US 11,869,632 B2
Method and system for analyzing sequences
Kijong Yi, Daejeon (KR); and Young Seok Ju, Daejeon (KR)
Assigned to Genome Insight Technology, Inc., Daejeon (KR)
Filed by Genome Insight Technology, Inc., Daejeon (KR)
Filed on Dec. 7, 2022, as Appl. No. 18/077,016.
Claims priority of application No. 10-2021-0180438 (KR), filed on Dec. 16, 2021; and application No. 10-2022-0055514 (KR), filed on May 4, 2022.
Prior Publication US 2023/0197199 A1, Jun. 22, 2023
Int. Cl. G01N 33/48 (2006.01); G16B 30/10 (2019.01); G16B 40/00 (2019.01)

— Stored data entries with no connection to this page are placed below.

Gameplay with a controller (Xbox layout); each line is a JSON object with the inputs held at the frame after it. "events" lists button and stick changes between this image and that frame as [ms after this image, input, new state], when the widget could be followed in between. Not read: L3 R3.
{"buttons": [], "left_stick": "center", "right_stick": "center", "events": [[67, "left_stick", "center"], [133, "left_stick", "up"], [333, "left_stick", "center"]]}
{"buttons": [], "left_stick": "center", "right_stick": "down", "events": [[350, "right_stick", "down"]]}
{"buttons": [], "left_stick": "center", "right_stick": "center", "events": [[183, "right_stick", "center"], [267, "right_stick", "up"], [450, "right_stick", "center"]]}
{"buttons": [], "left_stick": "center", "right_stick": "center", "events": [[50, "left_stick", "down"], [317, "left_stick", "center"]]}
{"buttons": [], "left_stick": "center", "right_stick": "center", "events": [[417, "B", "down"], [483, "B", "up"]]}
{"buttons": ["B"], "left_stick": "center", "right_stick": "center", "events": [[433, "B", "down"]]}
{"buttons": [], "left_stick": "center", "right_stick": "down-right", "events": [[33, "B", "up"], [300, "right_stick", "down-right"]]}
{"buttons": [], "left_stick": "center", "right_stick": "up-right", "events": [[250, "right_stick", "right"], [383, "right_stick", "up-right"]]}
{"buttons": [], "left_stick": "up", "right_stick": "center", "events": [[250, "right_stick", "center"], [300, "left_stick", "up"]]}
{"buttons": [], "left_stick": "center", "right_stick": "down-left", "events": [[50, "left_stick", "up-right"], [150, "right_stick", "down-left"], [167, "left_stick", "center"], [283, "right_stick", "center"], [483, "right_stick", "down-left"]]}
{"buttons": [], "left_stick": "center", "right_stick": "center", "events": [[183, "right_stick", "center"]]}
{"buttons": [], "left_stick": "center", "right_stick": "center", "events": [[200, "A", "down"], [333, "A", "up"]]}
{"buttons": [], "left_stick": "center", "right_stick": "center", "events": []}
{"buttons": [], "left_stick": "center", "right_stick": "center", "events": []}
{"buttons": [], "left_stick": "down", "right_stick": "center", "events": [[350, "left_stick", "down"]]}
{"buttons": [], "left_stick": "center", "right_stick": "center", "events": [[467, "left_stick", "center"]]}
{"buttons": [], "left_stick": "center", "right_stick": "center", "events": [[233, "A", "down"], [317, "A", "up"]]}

CPC G16B 30/10 (2019.02) [G16B 40/00 (2019.02)] 20 Claims
 
1. A method performed by one or more processors, the method comprising:
determining, for a partial genome sequencing process of an organism, at least one target length of at least one partial genome sequence output;
causing a sequencer to generate, based on a sample of the organism, a plurality of marking data associated with a genome of the organism, wherein generating of the plurality of marking data comprises:
imaging first marking data of the plurality of marking data;
determining, based on a plurality of cycles associated with the at least one target length, the first marking data of the plurality of marking data, wherein the first marking data comprises a plurality of image data portions, and wherein the plurality of image data portions comprises:
a first image data portion associated with a first length of a first polynucleotide chain of the genome; and
a second image data portion associated with a second length of a second polynucleotide chain of the genome, wherein the second length is shorter than the first length; and
before imaging second marking data of the plurality of marking data:
converting the first marking data to first sequence data;
detecting, based on the first sequence data, completion of a first read of paired-end reads and a partial completion of a second read of the paired-end reads, wherein the partial completion of the second read is associated with the second length of the second polynucleotide chain and satisfies a target length associated with the second read;
aligning, based on reference sequence data associated with the organism, the first sequence data, wherein the aligned first sequence data comprises:
a first aligned portion corresponding to the first read; and
a second aligned portion corresponding to a partial portion of the second read;
identifying, based on the aligned first sequence data, a structural variant; and
generating a first report comprising information on the identified structural variant.